Die interventionelle Kardiologie befasst sich unter anderem mit der Behandlung von Herzkranzgefäßerkrankungen, bei denen ein Katheter eingesetzt wird. Es kommt vor, dass sich in einem Herzkranzgefäß schwerste Verkalkungen befinden, die man mit den üblichen Techniken, z.B. mittels Aufdehnung mit einem Ballon nicht behandeln kann. Unter anderem besteht die Gefahr, dass das Gefäß einreißt oder im schlimmsten Falle sogar platzt. Bislang ließen sich schwerst verkalkte Herzkranzgefäße nur mittels der sogenannten „Rotablationstechnik“ per Katheter therapieren. Bei diesem minimalinvasiven Eingriff, wird mit Hilfe einer Mini-Fräse die verkalkte Stelle im Gefäß aufgebohrt. Nun bietet die „Orbitale Atherektomie“ neue Chancen für die Behandlung dieses Krankheitsbildes.
Faszinierende Technologie
Ingo Maywald, der Sektionsleiter Kardiologie der Klinik für Innere Medizin im St.-Antonius-Hospital (SAH), ist fasziniert von den neuen Möglichkeiten: „Arterielle Verkalkungen, auch ‚Plaque‘ genannt, können hart wie Beton sein. Mit der herkömmlichen Rotablation, einem therapeutischen Verfahren zur Gefäßerweiterung, wurden arterielle Plaques durch einen Katheter mit diamantbeschichtetem rotierendem Fräskopf abgetragen.“ Ein wiederkehrendes Problem dabei ist allerdings, dass sich bei einem bestimmten Gefäßdurchmesser oftmals nur ein kleinerer Teil als Tunnel aufbohren lässt. Setzte man nun zum Beispiel eine Gefäßstütze (Stent) ein, konnte unter Umständen eine dünne Plaque-Schicht über dem Stent verbleiben. Restplaque-Stücke erhöhen wiederum das Risiko einer erneuten Engstelle des zuvor behandelten Gefäßes. Man spricht von der sogenannten „In-Stent-Stenose“. Keilförmige Verschlüsse in einem Gefäß bergen außerdem die Gefahr, dass sich der Bohrkopf einfach über die betroffene Stelle hinwegsetzt, sich festfährt oder es zu Beschädigungen des Blutgefäßes kommt.

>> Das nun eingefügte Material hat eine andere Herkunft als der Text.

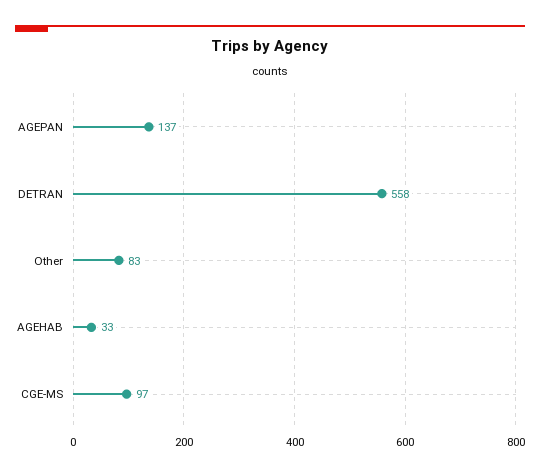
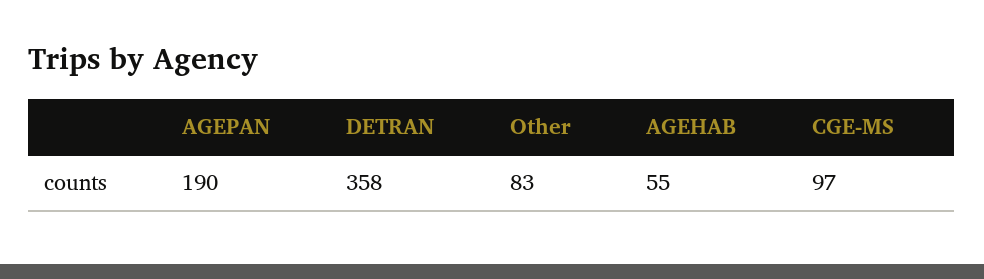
  {
-   "AGEPAN": 137,
+   "AGEPAN": 190,
-   "DETRAN": 558,
+   "DETRAN": 358,
    "Other": 83,
-   "AGEHAB": 33,
+   "AGEHAB": 55,
    "CGE-MS": 97
  }

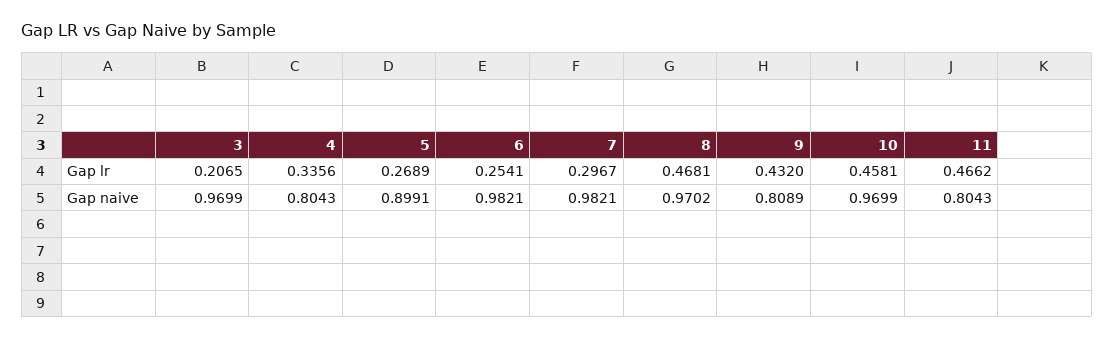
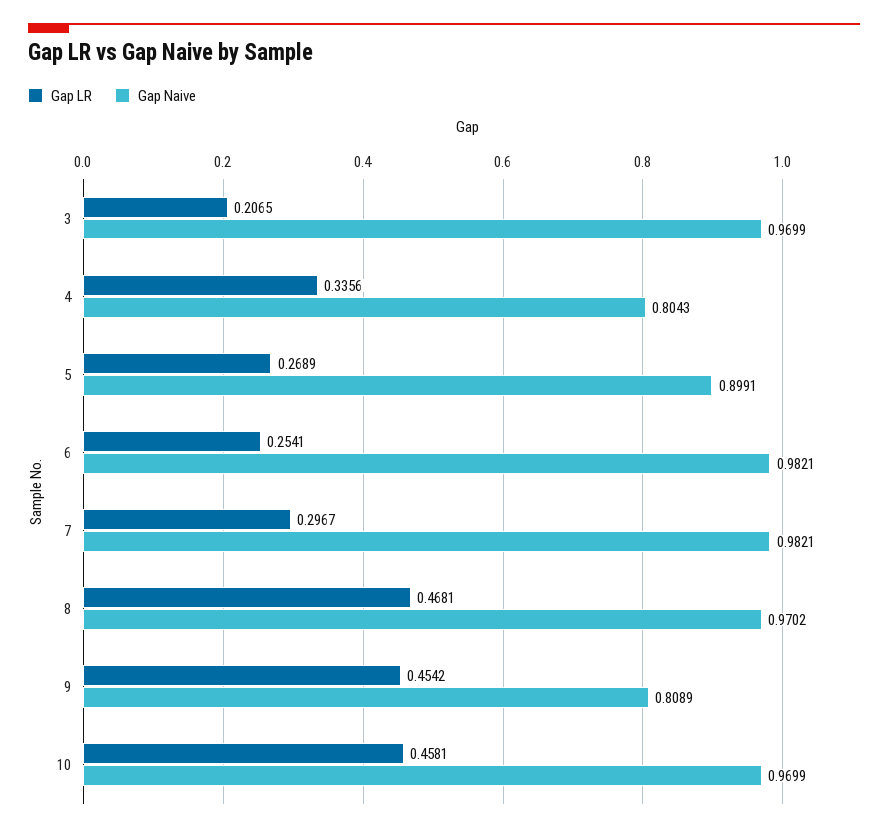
  {
    "Gap lr": {
      "3": 0.2065,
      "4": 0.3356,
      "5": 0.2689,
      "6": 0.2541,
      "7": 0.2967,
      "8": 0.4681,
-     "9": 0.432,
+     "9": 0.4542,
-     "10": 0.4581,
+     "10": 0.4581
-     "11": 0.4662
    },
    "Gap naive": {
      "3": 0.9699,
      "4": 0.8043,
      "5": 0.8991,
      "6": 0.9821,
      "7": 0.9821,
      "8": 0.9702,
      "9": 0.8089,
-     "10": 0.9699,
+     "10": 0.9699
-     "11": 0.8043
    }
  }

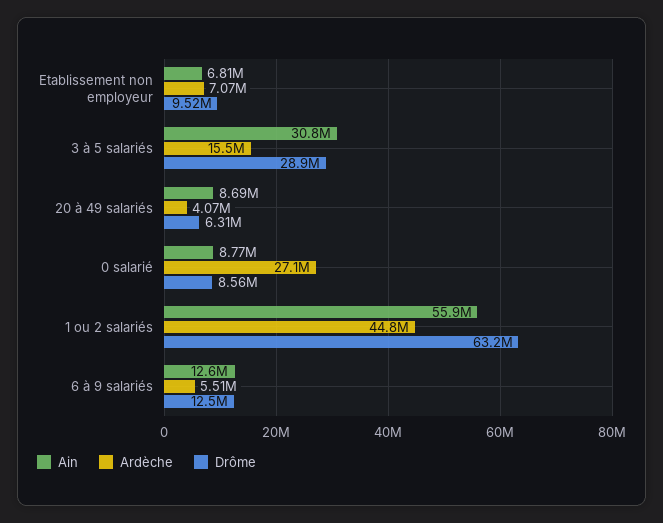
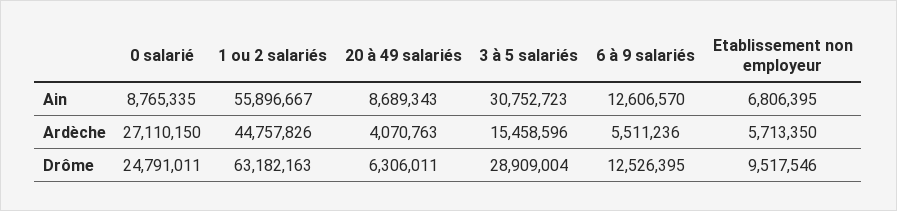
  {
    "Ain": {
      "Etablissement non employeur": 6806395,
      "3 à 5 salariés": 30752723,
      "20 à 49 salariés": 8689343,
      "0 salarié": 8765335,
      "1 ou 2 salariés": 55896667,
      "6 à 9 salariés": 12606570
    },
    "Ardèche": {
-     "Etablissement non employeur": 7070000,
+     "Etablissement non employeur": 5713350,
      "3 à 5 salariés": 15458596,
      "20 à 49 salariés": 4070763,
      "0 salarié": 27110150,
      "1 ou 2 salariés": 44757826,
      "6 à 9 salariés": 5511236
    },
    "Drôme": {
      "Etablissement non employeur": 9517546,
      "3 à 5 salariés": 28909004,
      "20 à 49 salariés": 6306011,
-     "0 salarié": 8560000,
+     "0 salarié": 24791011,
      "1 ou 2 salariés": 63182163,
      "6 à 9 salariés": 12526395
    }
  }

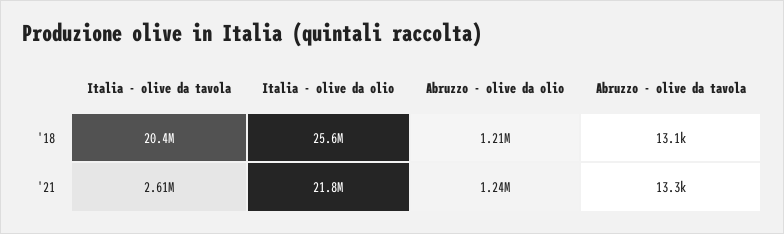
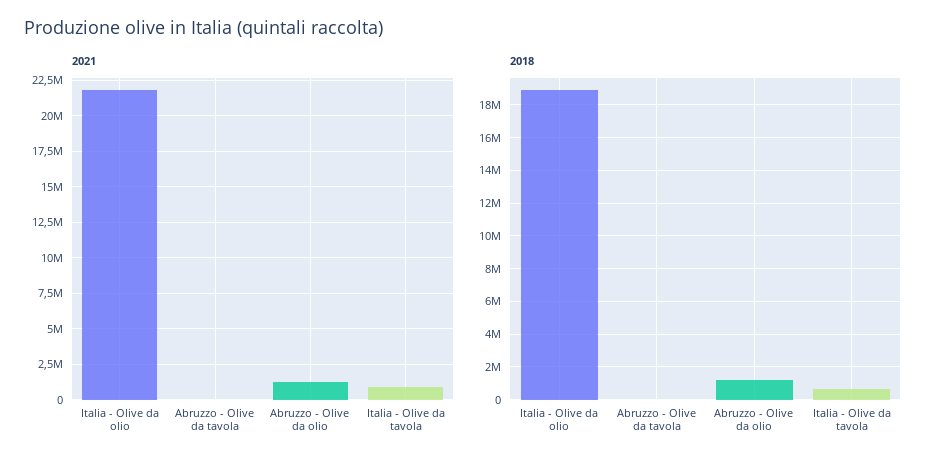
  {
    "'18": {
-     "Italia - olive da tavola": 20400000,
+     "Italia - olive da tavola": 500000,
-     "Italia - olive da olio": 25600000,
+     "Italia - olive da olio": 19000000,
      "Abruzzo - olive da olio": 1210000,
      "Abruzzo - olive da tavola": 13100
    },
    "'21": {
-     "Italia - olive da tavola": 2610000,
+     "Italia - olive da tavola": 1000000,
      "Italia - olive da olio": 21800000,
      "Abruzzo - olive da olio": 1240000,
      "Abruzzo - olive da tavola": 13300
    }
  }

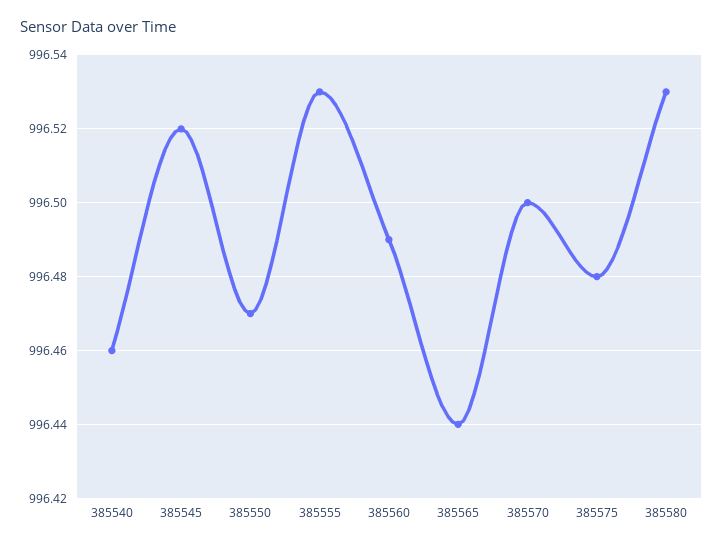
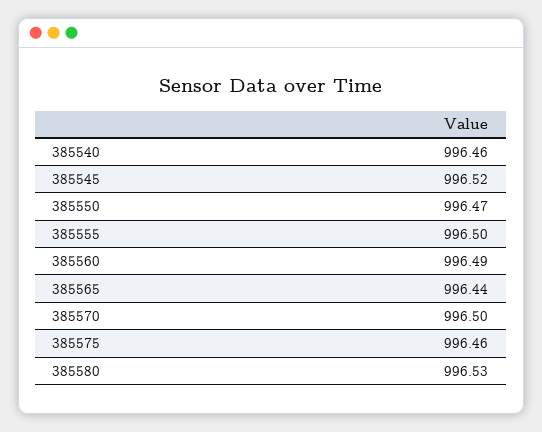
  {
    "385540": 996.46,
    "385545": 996.52,
    "385550": 996.47,
-   "385555": 996.53,
+   "385555": 996.5,
    "385560": 996.49,
    "385565": 996.44,
    "385570": 996.5,
-   "385575": 996.48,
+   "385575": 996.46,
    "385580": 996.53
  }

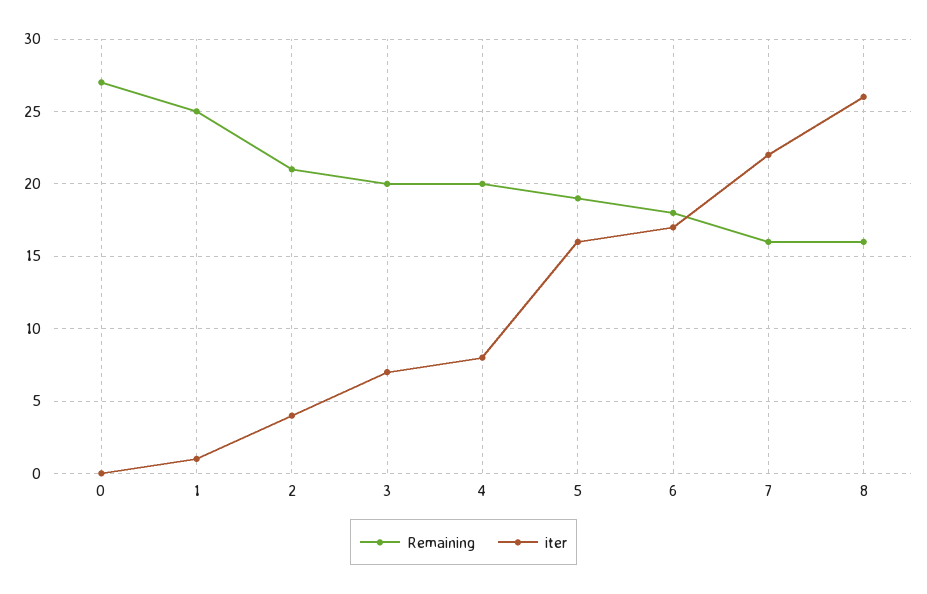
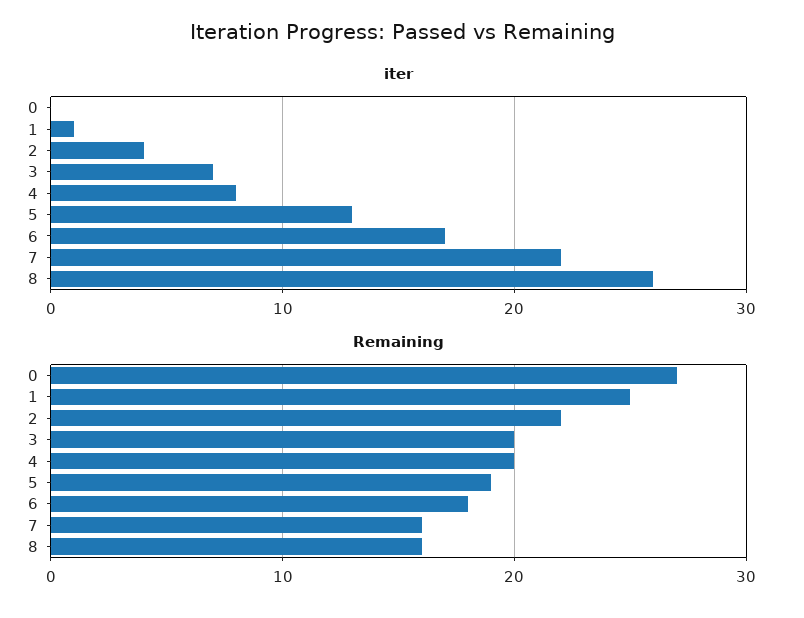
  {
    "Remaining": {
      "0": 27,
      "1": 25,
-     "2": 21,
+     "2": 22,
      "3": 20,
      "4": 20,
      "5": 19,
      "6": 18,
      "7": 16,
      "8": 16
    },
    "iter": {
      "0": 0,
      "1": 1,
      "2": 4,
      "3": 7,
      "4": 8,
-     "5": 16,
+     "5": 13,
      "6": 17,
      "7": 22,
      "8": 26
    }
  }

Bisher nur an spezialisierten Herzzentren eingesetzt
Ingo Maywald weiter: „Das relativ neue Verfahren war bislang nur den großen, spezialisierten Herzzentren vorbehalten. Vorausschauend haben wir uns im SAH bereits frühzeitig um ein solches System bemüht. Das Geniale an der Orbitalen Atherektomie ist der schwingende Bohrkopf. Man kann sowohl vorwärts wie auch rückwärts bohren und so den gesamten Kalk entfernen. Das ist eine äußerst sichere Vorgehensweise, denn das Risiko, dass sich der Bohrkopf festfährt, ist gleich Null. Es gibt mir als Kardiologen einen größeren interventionellen Handlungsspielraum.“
Wie erwähnt ist die Sektion Kardiologie der Klinik für Innere Medizin im SAH derzeit der einzige Anbieter des Verfahrens in der Region. „Bisher haben wir etwa 20 Rotablationen pro Jahr durchgeführt. Die Orbitale Atherektomie wird unserer Ansicht nach weiter an Bedeutung gewinnen. Für sie spricht vor allem die Tatsache, dass nicht wie bisher aggressiv mit Druck in den Gefäßen gearbeitet werden muss, sondern ein schonendes Aufbohren stattfindet. Restkalkstrukturen können nahezu vollständig entfernt werden. Mehr interventionelle Möglichkeiten bedeutet konkret, dass viel mehr Patienten vor Folge-OPs, wie etwa einer Bypass-Operation, bewahrt werden können,“ so Ingo Maywald.